CARomein · September 22, 2022

I work a lot with training language-models (Handwriting Text Models or OCR models) that I train within (various) tools and that model is then made public, within that tool for others to use. I would like this to be correctly referenced when people use this in their publications.

Is there any way of getting these recognised as publication outputs as well with a potential different type as the Datasets (as item type - https://www.zotero.org/support/dev/translators/datasets), or would you recommend something different?

E.g. I would like to have fields that allow for referencing the used tool (e.g. Transkribus, Kraken etc.) and a possible ID number they have within that system too.

adamsmith · September 22, 2022

How is this typically cited? I'd have figured software should work well for this

CARomein · September 23, 2022

That is an interesting suggestion. I will definitely look into it. For like 5 years historians/ people in DH have used 'data models' but - admittedly - do not cite them, nor do they often show that they have been using tools to organise their sources/data. Again, because of the lack of a 'type' to cite these datamodels, it is not done or done randomly.

bwiernik · September 23, 2022

Can you say what you mean explicitly? From what I can see, “Software” is exactly the correct type for such an item

CARomein · September 23, 2022

Well, where software - in my opinion - is the entire 'tool', this would be a particle within that tool created by a random person.

So if I use Transkribus (transkribus.eu) that constitutes the software; but I am building a little bit (an HTR-model) within that tool that I publicly share for others to be using.
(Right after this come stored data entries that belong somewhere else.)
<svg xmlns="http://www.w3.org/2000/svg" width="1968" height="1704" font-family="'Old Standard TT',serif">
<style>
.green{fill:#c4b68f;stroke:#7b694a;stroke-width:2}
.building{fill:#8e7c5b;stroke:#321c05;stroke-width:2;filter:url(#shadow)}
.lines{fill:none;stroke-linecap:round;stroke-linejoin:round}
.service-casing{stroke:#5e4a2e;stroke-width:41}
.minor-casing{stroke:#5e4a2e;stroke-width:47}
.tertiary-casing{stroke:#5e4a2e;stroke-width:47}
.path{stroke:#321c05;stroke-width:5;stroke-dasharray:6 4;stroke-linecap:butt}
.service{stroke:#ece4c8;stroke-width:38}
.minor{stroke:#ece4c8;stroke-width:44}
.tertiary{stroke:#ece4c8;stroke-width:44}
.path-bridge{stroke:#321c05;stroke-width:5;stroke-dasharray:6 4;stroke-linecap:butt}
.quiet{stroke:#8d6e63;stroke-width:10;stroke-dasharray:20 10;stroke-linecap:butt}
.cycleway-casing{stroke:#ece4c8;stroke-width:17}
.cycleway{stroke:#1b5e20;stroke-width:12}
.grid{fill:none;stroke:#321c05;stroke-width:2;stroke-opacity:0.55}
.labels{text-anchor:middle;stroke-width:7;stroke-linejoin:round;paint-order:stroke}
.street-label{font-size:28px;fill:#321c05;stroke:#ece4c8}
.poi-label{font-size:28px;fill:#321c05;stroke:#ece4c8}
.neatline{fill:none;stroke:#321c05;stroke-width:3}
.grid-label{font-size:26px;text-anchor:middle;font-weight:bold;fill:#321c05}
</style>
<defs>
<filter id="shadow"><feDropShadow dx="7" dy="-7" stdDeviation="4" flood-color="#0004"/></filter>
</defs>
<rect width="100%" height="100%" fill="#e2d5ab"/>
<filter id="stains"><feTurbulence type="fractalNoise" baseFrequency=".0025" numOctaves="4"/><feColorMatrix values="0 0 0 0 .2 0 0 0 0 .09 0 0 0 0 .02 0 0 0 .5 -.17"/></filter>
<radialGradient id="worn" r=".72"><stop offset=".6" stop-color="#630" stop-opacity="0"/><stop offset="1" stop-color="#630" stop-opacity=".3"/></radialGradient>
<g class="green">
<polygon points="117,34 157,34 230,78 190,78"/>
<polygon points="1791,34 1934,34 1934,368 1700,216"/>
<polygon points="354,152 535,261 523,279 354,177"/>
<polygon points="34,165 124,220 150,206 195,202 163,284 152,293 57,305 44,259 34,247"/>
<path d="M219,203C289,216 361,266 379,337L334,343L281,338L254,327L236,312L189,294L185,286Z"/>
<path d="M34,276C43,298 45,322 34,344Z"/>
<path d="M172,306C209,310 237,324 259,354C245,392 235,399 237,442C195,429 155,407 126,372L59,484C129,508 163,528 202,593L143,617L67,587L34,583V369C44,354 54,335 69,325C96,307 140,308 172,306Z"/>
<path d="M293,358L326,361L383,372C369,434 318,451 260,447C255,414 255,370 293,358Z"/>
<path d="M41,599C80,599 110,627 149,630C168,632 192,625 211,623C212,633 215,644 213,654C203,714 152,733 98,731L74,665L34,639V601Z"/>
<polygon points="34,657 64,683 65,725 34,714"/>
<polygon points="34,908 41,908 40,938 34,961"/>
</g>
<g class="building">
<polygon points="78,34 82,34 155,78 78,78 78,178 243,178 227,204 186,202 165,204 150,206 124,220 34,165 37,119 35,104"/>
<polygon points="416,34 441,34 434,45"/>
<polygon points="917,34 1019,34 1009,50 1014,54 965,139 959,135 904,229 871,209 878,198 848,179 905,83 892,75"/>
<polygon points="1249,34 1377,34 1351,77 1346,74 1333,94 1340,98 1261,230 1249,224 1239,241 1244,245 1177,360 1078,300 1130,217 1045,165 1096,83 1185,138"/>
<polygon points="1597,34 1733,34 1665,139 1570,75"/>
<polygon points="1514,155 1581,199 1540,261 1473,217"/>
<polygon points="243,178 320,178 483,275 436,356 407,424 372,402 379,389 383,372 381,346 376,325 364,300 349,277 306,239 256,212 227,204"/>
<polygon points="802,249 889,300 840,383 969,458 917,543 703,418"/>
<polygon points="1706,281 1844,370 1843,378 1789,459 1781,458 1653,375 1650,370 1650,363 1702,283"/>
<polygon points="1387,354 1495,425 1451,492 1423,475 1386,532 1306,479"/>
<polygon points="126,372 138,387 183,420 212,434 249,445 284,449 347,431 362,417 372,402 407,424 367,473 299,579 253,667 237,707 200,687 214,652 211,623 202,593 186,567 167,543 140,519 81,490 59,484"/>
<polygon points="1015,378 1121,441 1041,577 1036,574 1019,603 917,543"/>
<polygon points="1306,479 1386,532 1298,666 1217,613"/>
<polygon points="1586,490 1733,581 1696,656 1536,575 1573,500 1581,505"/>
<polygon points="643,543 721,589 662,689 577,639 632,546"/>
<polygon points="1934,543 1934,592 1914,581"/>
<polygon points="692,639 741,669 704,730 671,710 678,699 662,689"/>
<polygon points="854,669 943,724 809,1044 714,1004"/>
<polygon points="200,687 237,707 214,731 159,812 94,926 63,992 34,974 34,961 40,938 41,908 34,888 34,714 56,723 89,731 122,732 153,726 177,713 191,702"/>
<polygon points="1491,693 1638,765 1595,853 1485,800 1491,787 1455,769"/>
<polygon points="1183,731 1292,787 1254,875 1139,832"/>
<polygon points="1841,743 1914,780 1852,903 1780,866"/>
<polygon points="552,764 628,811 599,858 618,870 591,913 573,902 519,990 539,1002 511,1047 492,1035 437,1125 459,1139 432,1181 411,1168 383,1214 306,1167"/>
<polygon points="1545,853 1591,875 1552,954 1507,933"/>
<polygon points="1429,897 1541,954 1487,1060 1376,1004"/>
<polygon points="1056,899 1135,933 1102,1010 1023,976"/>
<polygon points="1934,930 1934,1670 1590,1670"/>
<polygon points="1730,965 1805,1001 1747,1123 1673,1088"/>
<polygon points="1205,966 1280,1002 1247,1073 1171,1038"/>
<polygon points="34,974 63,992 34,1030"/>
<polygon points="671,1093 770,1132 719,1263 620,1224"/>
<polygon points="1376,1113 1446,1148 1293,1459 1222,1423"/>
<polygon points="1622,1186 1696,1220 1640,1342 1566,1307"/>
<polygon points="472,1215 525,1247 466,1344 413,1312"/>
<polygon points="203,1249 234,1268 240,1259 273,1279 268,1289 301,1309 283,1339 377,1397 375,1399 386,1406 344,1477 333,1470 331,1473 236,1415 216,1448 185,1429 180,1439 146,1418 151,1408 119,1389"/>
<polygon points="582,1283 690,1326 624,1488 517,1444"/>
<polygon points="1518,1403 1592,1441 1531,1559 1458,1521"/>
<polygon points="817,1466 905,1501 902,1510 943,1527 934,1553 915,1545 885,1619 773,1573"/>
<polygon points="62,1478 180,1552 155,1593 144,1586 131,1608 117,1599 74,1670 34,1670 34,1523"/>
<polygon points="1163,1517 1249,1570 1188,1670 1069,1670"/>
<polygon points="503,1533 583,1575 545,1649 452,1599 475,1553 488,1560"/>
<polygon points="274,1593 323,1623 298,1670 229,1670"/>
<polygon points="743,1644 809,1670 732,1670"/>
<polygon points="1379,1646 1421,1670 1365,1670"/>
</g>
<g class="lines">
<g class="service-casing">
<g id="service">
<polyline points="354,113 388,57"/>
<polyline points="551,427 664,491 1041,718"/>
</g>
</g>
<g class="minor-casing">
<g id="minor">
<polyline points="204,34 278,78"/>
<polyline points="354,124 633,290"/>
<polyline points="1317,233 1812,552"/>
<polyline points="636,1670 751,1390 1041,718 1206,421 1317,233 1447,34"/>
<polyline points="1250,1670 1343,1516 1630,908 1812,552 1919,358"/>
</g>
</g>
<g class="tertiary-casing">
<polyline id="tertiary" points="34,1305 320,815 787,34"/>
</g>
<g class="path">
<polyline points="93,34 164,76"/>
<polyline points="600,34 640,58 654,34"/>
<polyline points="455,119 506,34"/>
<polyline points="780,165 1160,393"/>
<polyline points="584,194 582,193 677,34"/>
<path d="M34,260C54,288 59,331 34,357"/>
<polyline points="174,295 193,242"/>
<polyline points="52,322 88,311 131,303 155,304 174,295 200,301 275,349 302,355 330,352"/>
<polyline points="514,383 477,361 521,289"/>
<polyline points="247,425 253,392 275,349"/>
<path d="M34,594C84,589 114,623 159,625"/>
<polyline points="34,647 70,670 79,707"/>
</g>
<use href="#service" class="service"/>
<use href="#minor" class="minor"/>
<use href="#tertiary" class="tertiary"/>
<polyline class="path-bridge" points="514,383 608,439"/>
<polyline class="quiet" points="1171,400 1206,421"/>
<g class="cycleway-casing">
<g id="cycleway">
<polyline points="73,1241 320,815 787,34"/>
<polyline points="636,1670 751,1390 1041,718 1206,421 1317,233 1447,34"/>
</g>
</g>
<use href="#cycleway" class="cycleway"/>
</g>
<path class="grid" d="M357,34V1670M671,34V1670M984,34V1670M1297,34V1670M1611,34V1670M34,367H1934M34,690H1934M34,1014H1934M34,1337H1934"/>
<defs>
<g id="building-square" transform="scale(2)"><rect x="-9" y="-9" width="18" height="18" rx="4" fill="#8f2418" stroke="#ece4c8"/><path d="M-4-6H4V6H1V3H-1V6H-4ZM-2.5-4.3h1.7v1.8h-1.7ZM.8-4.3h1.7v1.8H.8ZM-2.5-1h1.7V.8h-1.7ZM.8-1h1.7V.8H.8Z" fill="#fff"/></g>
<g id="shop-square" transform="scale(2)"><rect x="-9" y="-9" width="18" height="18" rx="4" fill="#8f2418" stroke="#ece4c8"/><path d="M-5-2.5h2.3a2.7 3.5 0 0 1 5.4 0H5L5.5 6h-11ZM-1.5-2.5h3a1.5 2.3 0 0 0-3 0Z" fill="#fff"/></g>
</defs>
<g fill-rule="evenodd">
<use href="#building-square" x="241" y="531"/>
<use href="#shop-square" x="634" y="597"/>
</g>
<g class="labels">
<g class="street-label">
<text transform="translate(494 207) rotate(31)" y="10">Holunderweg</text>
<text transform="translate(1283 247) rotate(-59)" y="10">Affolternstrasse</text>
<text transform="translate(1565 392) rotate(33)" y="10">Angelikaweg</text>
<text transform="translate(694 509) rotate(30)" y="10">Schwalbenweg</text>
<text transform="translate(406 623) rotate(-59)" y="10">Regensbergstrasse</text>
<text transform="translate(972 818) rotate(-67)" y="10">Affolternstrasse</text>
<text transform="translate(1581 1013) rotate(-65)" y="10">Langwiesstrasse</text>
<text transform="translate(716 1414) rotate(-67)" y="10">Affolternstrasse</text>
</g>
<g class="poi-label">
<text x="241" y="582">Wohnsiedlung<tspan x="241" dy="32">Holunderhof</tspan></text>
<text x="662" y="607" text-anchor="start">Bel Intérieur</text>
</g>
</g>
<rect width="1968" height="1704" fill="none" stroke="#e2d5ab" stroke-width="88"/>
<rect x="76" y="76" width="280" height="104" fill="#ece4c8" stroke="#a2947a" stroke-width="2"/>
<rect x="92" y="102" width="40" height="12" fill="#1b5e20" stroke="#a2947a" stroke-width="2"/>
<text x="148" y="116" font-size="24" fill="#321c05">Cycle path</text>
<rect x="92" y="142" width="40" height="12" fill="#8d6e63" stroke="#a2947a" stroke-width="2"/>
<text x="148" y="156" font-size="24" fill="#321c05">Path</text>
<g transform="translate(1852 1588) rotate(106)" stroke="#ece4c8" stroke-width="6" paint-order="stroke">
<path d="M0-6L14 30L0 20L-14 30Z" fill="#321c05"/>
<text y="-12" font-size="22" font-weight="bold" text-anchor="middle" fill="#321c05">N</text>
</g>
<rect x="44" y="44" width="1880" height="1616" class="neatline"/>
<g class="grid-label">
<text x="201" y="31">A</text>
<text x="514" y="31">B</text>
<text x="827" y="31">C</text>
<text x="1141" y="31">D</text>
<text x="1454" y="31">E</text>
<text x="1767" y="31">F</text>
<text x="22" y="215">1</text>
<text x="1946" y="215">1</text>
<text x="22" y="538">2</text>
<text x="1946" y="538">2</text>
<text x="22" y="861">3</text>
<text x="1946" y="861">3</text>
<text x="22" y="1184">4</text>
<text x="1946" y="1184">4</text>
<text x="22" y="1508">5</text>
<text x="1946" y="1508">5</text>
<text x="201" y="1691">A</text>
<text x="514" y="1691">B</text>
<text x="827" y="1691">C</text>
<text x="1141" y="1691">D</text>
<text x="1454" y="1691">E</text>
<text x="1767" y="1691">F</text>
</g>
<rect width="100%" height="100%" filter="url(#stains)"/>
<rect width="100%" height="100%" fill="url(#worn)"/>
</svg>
It is that particle that I'd like to properly reference (given that I have transcribed like 100s of pages to build such a Handwritting Text Model)

adamsmith · September 23, 2022

I disagree -- just like a python script is software even though it's built using other software (i.e. python), an AI model built with software is still software. This is also how I see e.g. NLP models built on training data being cited in computer science, e.g.

I think there is a general issue that non-traditional outputs are rarely cited properly in academia, but I don't think that's due to reference managers but rather due to slow-changing norms.